I need a little advice, although I'm resigned to the idea that I will have to return to the UK by the end of the month.

I've been in Calgary for coming up to 5 months now. It was initially as a visitor to spend some time with family as I hadn't seen them in a while and had the money to do so. While here a family member got me and interview at her company as it's a job that they had been trying to fill for 4 months through advertising and internal promotion but with no joy. I had the skills and experience to do the job and after a 2 hour chat they were eager to give me the position. Unfortunately with 3 weeks left on my visitors visa they had a rejection letter for the LMO based on not meeting the advertising requirements. As they hadn't really been looking for a foreigner to do the role and not being a company who employs foreign workers even though they felt they had made every effort to employ a Canadian for the role, I believe they didn't meet the requirements of having the job posted within 3 months of the LMO application, and also not keeping the job posted after conditionally offering me the position.

My concern is that although I would be happy to return to the UK and wait for the 4 weeks they have to re-advertise, and then 4 or 5 weeks it would take to re-apply for the LMO, they have been told that they have to advertise for 3 consecutive months. I've seen this a lot on other forums and the questions from most people is where has this 3 months come from? 

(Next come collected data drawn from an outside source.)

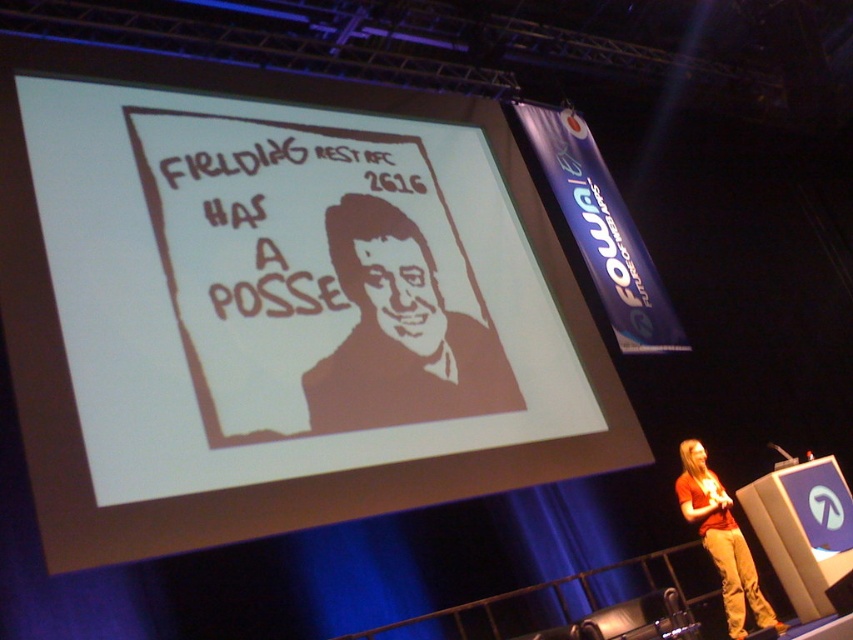
Question: Is white paper at upper center closer to the viewer compared to matte orange shirt at lower right?

Choices:
 (A) no
 (B) yes

Answer: (B)

Question: Which object is the closest to the white paper at upper center?

Choices:
 (A) brown paper portrait at center
 (B) matte orange shirt at lower right

Answer: (A)

Question: Which object appears closest to the camera in this image?

Choices:
 (A) matte orange shirt at lower right
 (B) white paper at upper center
 (C) brown paper portrait at center

Answer: (B)

Question: Can you confirm if white paper at upper center is positioned to the right of brown paper portrait at center?

Choices:
 (A) no
 (B) yes

Answer: (A)

Question: Which object is positioned farthest from the white paper at upper center?

Choices:
 (A) brown paper portrait at center
 (B) matte orange shirt at lower right

Answer: (B)

Question: Observing the image, what is the correct spatial positioning of white paper at upper center in reference to brown paper portrait at center?

Choices:
 (A) above
 (B) below

Answer: (A)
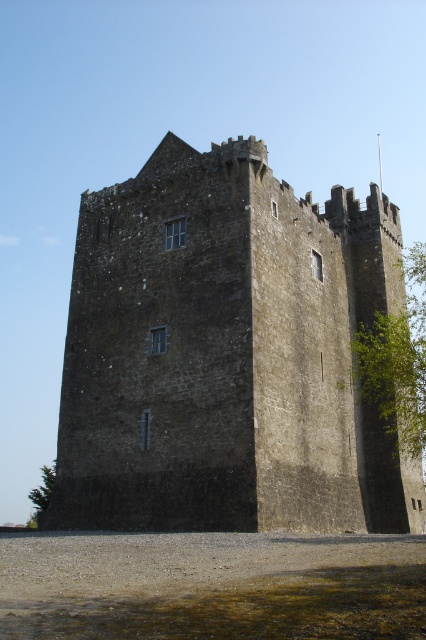
You are standing at the base of the medieval tower and want to take a photo of the green leafy tree at right. Your camera has a maximum zoom range of 150 feet. Can you capture the tree in clear detail without moving closer?

The green leafy tree at right is 149.90 feet from camera, so yes, the camera can capture the tree in clear detail since the distance is within its maximum zoom range of 150 feet.

You are an archer positioned on the crenellations of the rustic stone tower at center. You notice a green leafy tree at right in your line of sight. Which object is higher in elevation?

The rustic stone tower at center is below the green leafy tree at right, so the green leafy tree at right is higher in elevation.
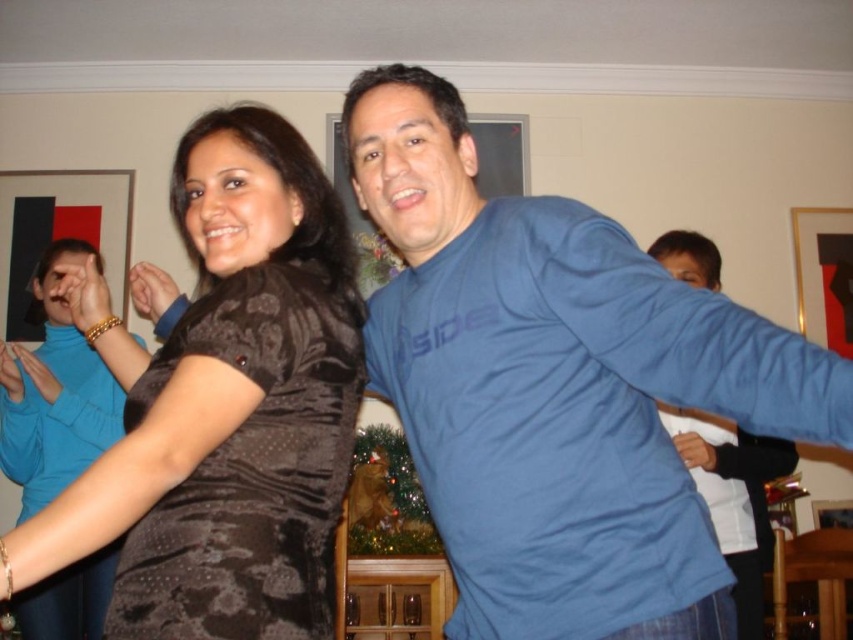
You are standing in the room and want to reach a point that is exactly at coordinates point (636, 392). If you can extend your arm 1 meter, can you touch that point?

The distance of point (636, 392) from viewer is 1.05 meters, so you cannot touch it with an arm extended 1 meter as it is slightly further away.

Based on the coordinates provided, can you identify which object corresponds to the point at (250, 467)?

The point at (250, 467) corresponds to the velvet brown dress at left.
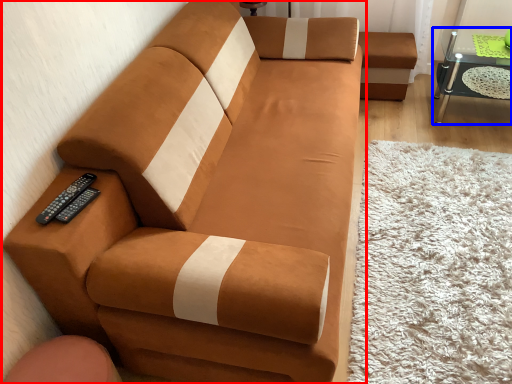
Question: Which point is closer to the camera, studio couch (highlighted by a red box) or table (highlighted by a blue box)?

Choices:
 (A) studio couch
 (B) table

Answer: (A)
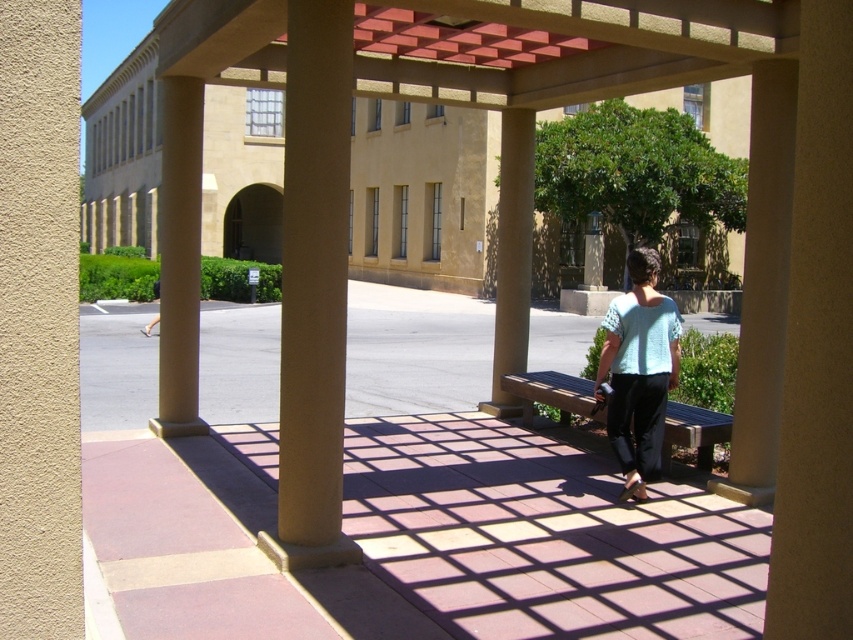
Does beige polished stone column at center come in front of light blue knitted sweater at center-right?

No, it is not.

Does beige polished stone column at center have a lesser width compared to light blue knitted sweater at center-right?

No.

Identify the location of beige polished stone column at center. (178, 259).

The height and width of the screenshot is (640, 853). Find the location of `light blue knitted sweater at center-right`. light blue knitted sweater at center-right is located at coordinates (639, 371).

Who is more distant from viewer, [637,396] or [709,429]?

Point [709,429]

Who is more distant from viewer, (x=645, y=326) or (x=552, y=394)?

The point (x=552, y=394) is more distant.

Where is `light blue knitted sweater at center-right`? light blue knitted sweater at center-right is located at coordinates (639, 371).

Between beige concrete column at center and beige concrete pillar at center, which one is positioned higher?

beige concrete pillar at center is higher up.

Looking at this image, does beige concrete column at center have a greater width compared to beige concrete pillar at center?

Incorrect, beige concrete column at center's width does not surpass beige concrete pillar at center's.

Find the location of `beige concrete column at center`. beige concrete column at center is located at coordinates (312, 288).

I guess I'm asking is there anything that can be done about this? Is it worth appealing or would the response remain the same, There's a massive difference between waiting for 2 months to waiting between 4 - 6 months.

Does it make sense to penalise a business that has been trying to fill a critical position for 6 months, that has made a concerted effort to employ a Canadian, to have to wait another 4 - 6 months on the off chance that they might actually find a suitable / willing Canadian to do the job.


----------



## Auld Yin (Mar 10, 2009)

Suck it up. Rules are rules and in place for reasons. The fact is the company didn't know or learn about them. Ignorance of the "law" is never an excuse. The rules about obtaining LMOs are to ensure that qualified Permanent Residents or Citizens are afforded the first opportunities for job openings. Immigration rules have been much tightened in past few months. Too many immigrants/companies were bending the rules to let in the people at the expense of Canadians. 
If the company considers you a suitable candidate it will do the necessary to obtain the LMO. When received you can take it and the job offer and flagpole using a US border point.


----------